Today, the Center for American Progress and the Hamilton Project held a conference to flesh out why our current labor market is in the dismal shape that it is, and where the market is headed in the the near and not-so-near future. The conference was held in conjunction with the release of a paper by MIT economist David Autor which shows that our labor market is becoming problematically polarized — there are jobs at the top of the income scale and the bottom, but nothing substantial in the middle.
As Autor put it, “the structure of job opportunities in the United States has sharply polarized over the past two decades, with expanding job opportunities in both high-skill, high-wage occupations and low-skill, low wage occupations, coupled with contracting opportunities in middle-wage, middle-skill white-collar and blue-collar jobs.” This is a vexing problem, but the conference participants (and Autor himself) seemed to coalesce around the notion that one solution is creating an education system that doesn’t produce graduates who don’t have the skills to compete for middle class jobs.
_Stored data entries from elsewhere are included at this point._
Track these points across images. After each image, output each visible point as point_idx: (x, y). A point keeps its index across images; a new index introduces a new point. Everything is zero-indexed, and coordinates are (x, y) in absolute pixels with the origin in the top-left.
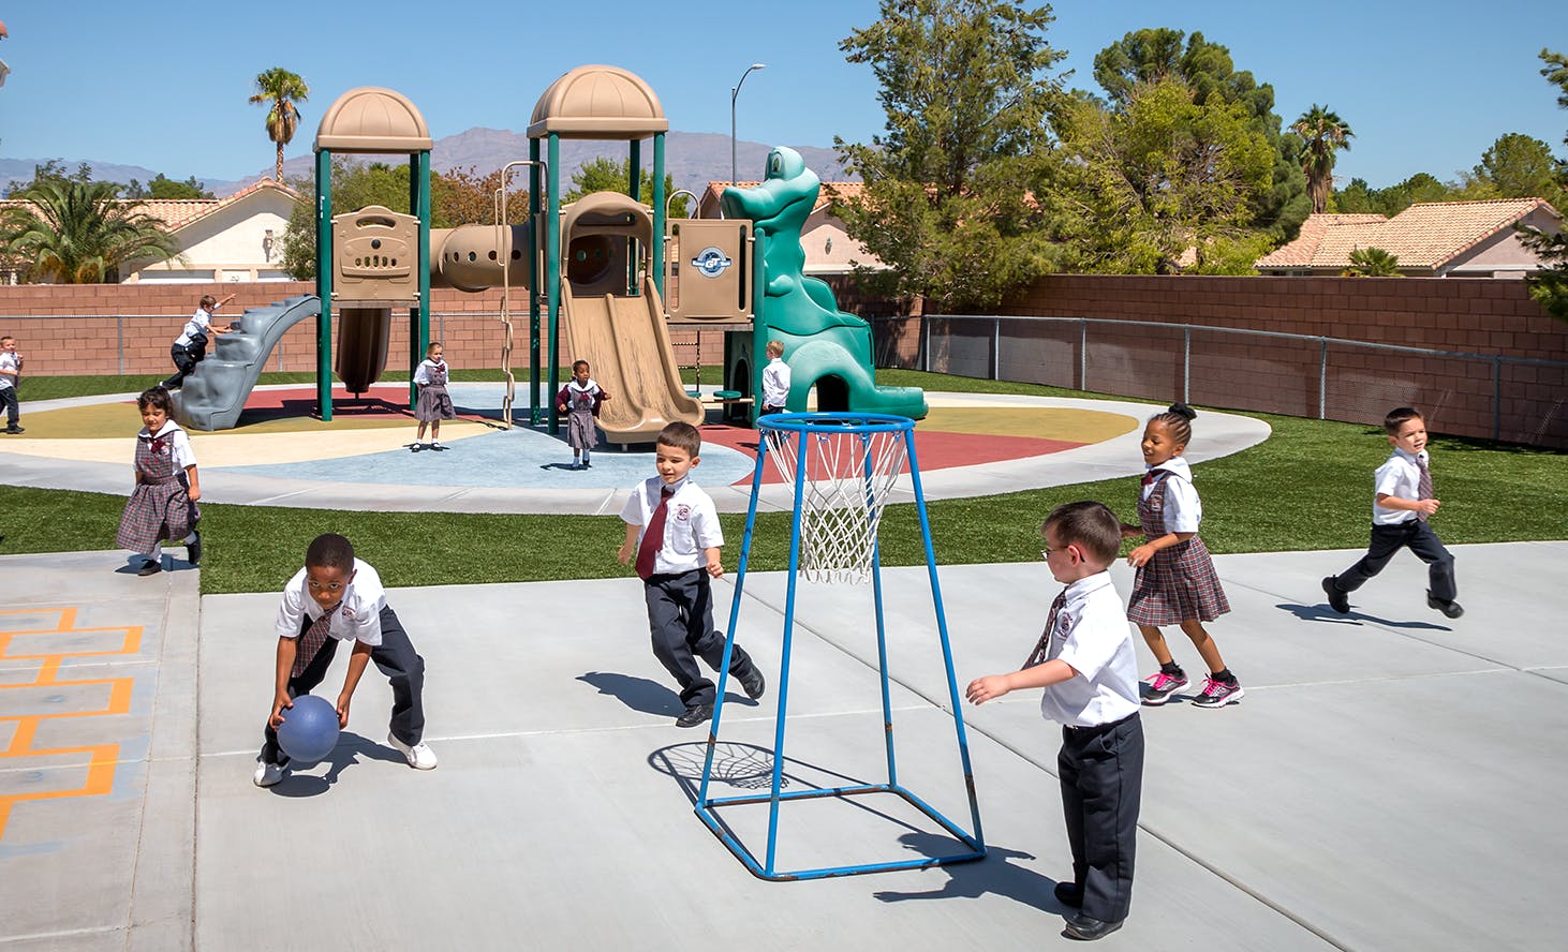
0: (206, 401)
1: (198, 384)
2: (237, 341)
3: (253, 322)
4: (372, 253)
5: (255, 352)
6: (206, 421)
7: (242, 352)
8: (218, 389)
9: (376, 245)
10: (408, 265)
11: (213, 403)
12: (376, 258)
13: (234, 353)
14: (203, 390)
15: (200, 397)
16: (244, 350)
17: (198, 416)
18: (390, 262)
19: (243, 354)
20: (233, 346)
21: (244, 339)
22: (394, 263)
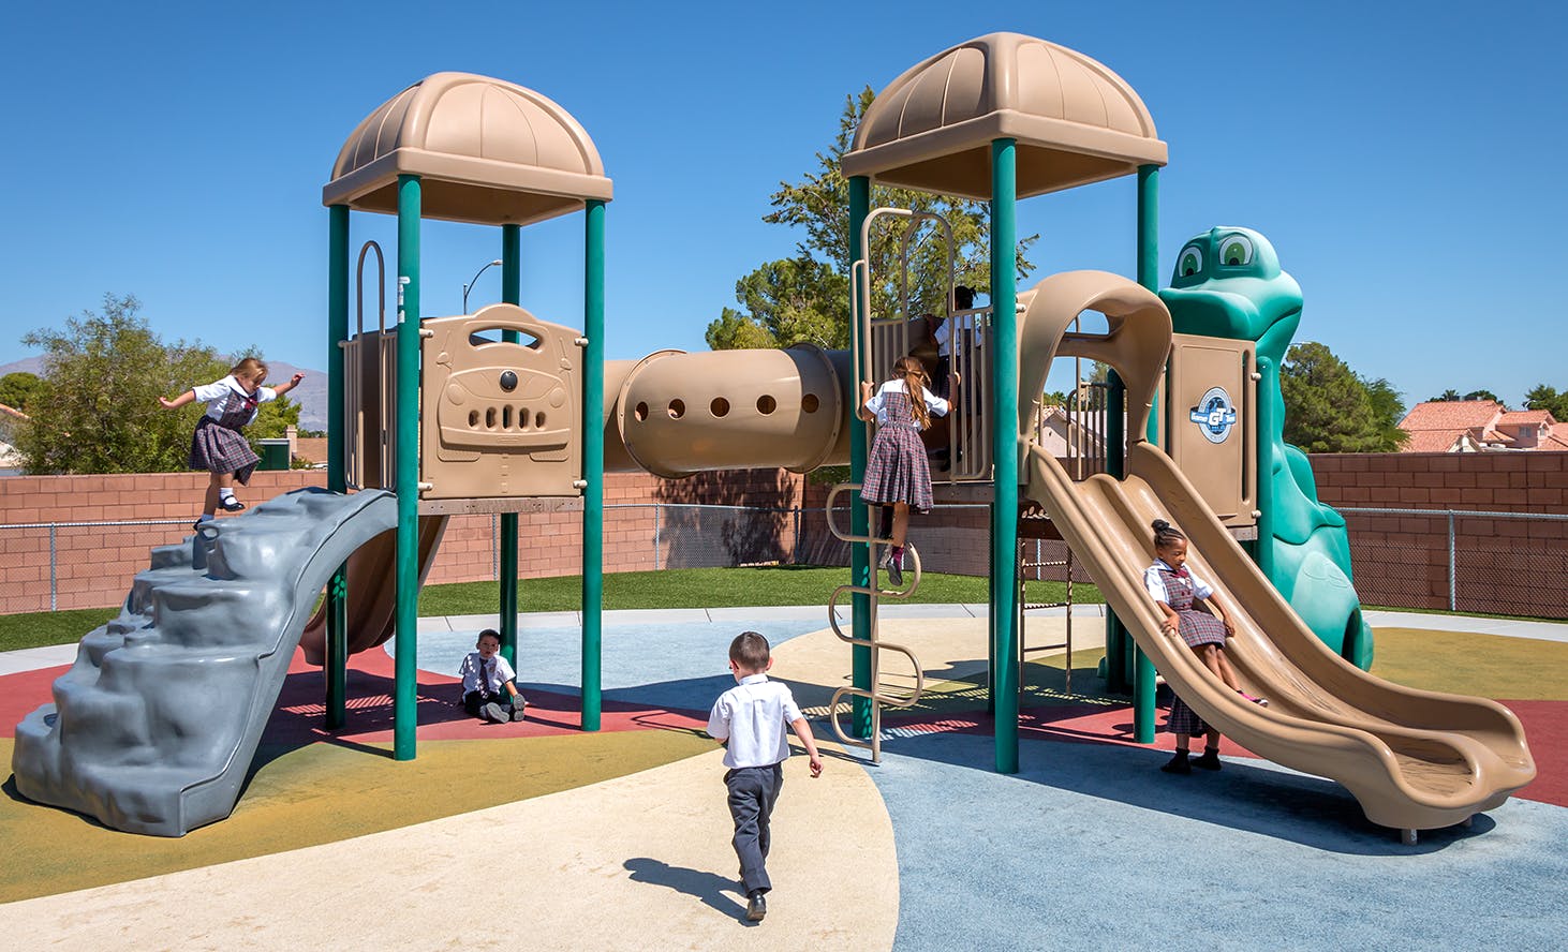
0: (147, 751)
1: (122, 712)
2: (228, 599)
3: (256, 553)
4: (500, 399)
5: (274, 624)
6: (165, 812)
7: (239, 624)
8: (185, 719)
9: (509, 384)
10: (563, 426)
11: (171, 758)
12: (507, 412)
13: (218, 626)
14: (139, 725)
15: (128, 741)
16: (244, 618)
17: (137, 798)
18: (533, 419)
19: (244, 631)
20: (217, 612)
21: (244, 593)
22: (540, 420)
It’s no secret that educational attainment in the U.S. has been stagnant for decades, with the U.S. falling out of the top ten internationally with regard to the number of 25-34 year olds obtaining a college degree. Council of Economic Advisers Member Cecilia Rouse said that, in terms of education, “we need a more comprehensive system.” “It’s very important that we have these systems be more coherent,” she said.” It has to be, when you graduate from high school, you have those competencies [for higher educaton].” I caught up with Rouse after her panel, where I asked her if making the system more “coherent” entails a cultural change or a better use of resources and investments:
First of all, you have to decide and get everybody talking together, so that the Pre-K teachers know what skills the kids need for elementary school, the elementary school kids’ teachers understand exactly what the middle school teachers are going to be teaching the kids, so they know how to prepare them and on up the chain.…So it’s a harder bit of work, it’s going to be a cultural change, it’s going to be making different connections for the secondary school folks to be talking to the post-secondary institutions. In our country, they’re run by two different groups of people…It’s going to be a funding issue because it takes resources to make that happen.
Even that, of course, won’t solve the whole problem, as we still have an issue with higher education prices that are spiraling out of control. As National Economic Council Director Larry Summers told the conference, “the dumbest rich kids are far more likely to go to college than the smartest poor kids. We have a major problem with education opportunity.”